HOY he recordado aquel paseo por la orilla del Sena cuando éramos todavía fugitivos. Ibas agarrada de mi mano y llevabas el libro de Cortázar en la otra. El frío era de un rigor estatuario, nos relegaba a que los cuerpos estuvieran juntos, en socorro. A cada paso, me leías una página, un pasaje, un capítulo del libro con la cara iluminada. En el Ponte Neuf casi nos chocamos con el señor que estaba tocando la guitarra, -el tango de Gardel en la ribera es danza de luz-, pero nada nos hacía salirnos del momento de vida. La tarde completa, contemplando la anochecida en nuestro jardín preferido, es la estampa de la plenitud en nuestra memoria. Nunca estuviste tan bella como en aquella sentada de horas en la Place Dauphine.
Cortázar nos había entregado para nosotros el episodio de la noche anterior en Polidor y el castillo sangriento seguía latente en nuestra fragilidad de frugales individuos que pensaban en la vida intacta.
Uno de los pasajes que leías de Rayuela lo recuerdo con exactitud cristalina, andábamos sin buscarnos, pero sabiendo que andábamos para encontrarnos. Era el tiempo del encuentro y ese encuentro perdura hasta estos días, estas mismas tardes en el sur que tanto se asemeja a la caída de la luz en la piedra de París.
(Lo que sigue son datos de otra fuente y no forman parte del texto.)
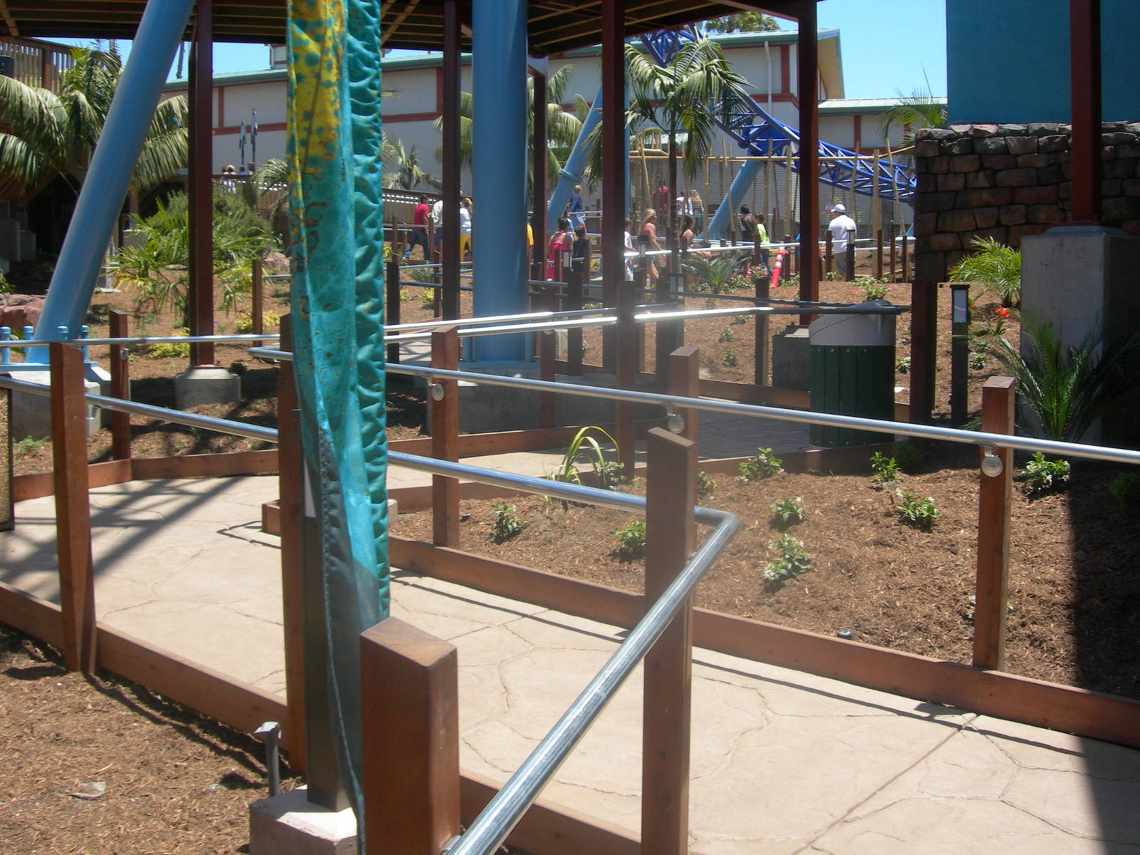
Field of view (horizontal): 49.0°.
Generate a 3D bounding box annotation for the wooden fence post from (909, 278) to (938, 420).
[{"bbox_3d":[2.189,-0.374,7.739,0.105,1.100,0.115,-2,5,-26],"label":"wooden fence post"}]

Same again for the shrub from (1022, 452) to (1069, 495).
[{"bbox_3d":[2.597,0.248,6.829,0.250,0.210,0.240,2,5,21],"label":"shrub"}]

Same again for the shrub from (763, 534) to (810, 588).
[{"bbox_3d":[0.919,0.559,5.309,0.200,0.210,0.200,1,4,10],"label":"shrub"}]

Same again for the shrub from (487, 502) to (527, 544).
[{"bbox_3d":[-0.297,0.446,5.920,0.180,0.175,0.180,0,4,-3],"label":"shrub"}]

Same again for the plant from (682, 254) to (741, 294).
[{"bbox_3d":[2.538,-2.770,22.500,1.050,0.720,1.000,0,5,0],"label":"plant"}]

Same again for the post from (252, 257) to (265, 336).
[{"bbox_3d":[-3.229,-1.246,12.960,0.100,1.060,0.100,-3,5,-37],"label":"post"}]

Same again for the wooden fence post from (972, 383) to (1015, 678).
[{"bbox_3d":[1.501,0.350,4.430,0.092,1.018,0.092,3,5,32],"label":"wooden fence post"}]

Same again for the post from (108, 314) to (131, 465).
[{"bbox_3d":[-2.944,-0.269,8.200,0.092,0.975,0.092,2,5,21],"label":"post"}]

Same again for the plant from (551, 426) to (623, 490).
[{"bbox_3d":[0.097,0.188,6.950,0.405,0.380,0.320,0,4,0],"label":"plant"}]

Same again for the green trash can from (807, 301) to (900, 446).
[{"bbox_3d":[1.875,-0.366,8.300,0.575,0.950,0.575,3,5,34],"label":"green trash can"}]

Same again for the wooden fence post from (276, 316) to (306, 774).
[{"bbox_3d":[-0.762,0.333,3.600,0.092,1.314,0.092,4,6,39],"label":"wooden fence post"}]

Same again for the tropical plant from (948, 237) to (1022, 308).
[{"bbox_3d":[4.958,-1.801,14.500,1.100,0.820,1.000,0,5,0],"label":"tropical plant"}]

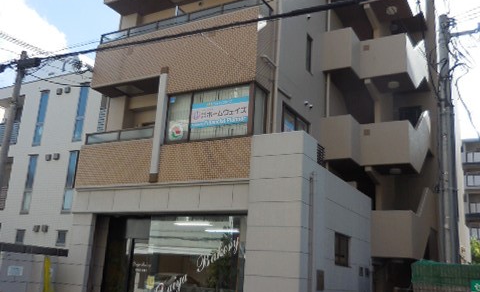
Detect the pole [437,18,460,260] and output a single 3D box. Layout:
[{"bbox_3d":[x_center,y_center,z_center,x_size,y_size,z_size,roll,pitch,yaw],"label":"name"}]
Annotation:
[{"bbox_3d":[4.172,0.622,9.271,0.340,7.200,0.340,-3,-16,29],"label":"pole"}]

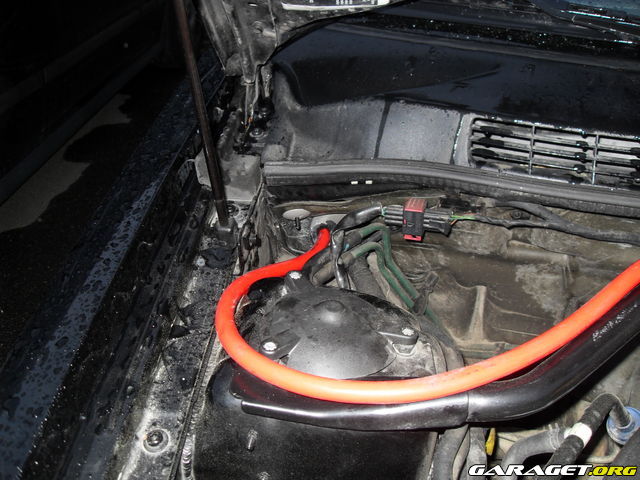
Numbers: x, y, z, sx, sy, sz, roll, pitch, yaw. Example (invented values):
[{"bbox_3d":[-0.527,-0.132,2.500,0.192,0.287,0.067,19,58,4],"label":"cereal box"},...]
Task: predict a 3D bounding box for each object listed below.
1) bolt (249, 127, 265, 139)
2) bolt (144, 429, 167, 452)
[{"bbox_3d":[-0.090,-0.153,0.920,0.021,0.011,0.021,0,40,0],"label":"bolt"},{"bbox_3d":[-0.130,0.158,0.510,0.018,0.010,0.018,0,43,0],"label":"bolt"}]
Creo que este episodio ha remontado hoy en la memoria por sobre los demás porque la luz es la misma de entonces y esa luz me ha hecho preguntarme por lo que somos, por lo que fuimos en ese momento y no atisbábamos. Por esto mismo, tomando del libro otro texto, voy entendiendo los pasos juntamente y como se preguntaba el escritor, por las razones de arriesgar el presente por el futuro, entiendo que estabas ya como razón de amor, como razón de la vida que ahora nos supera y compartimos.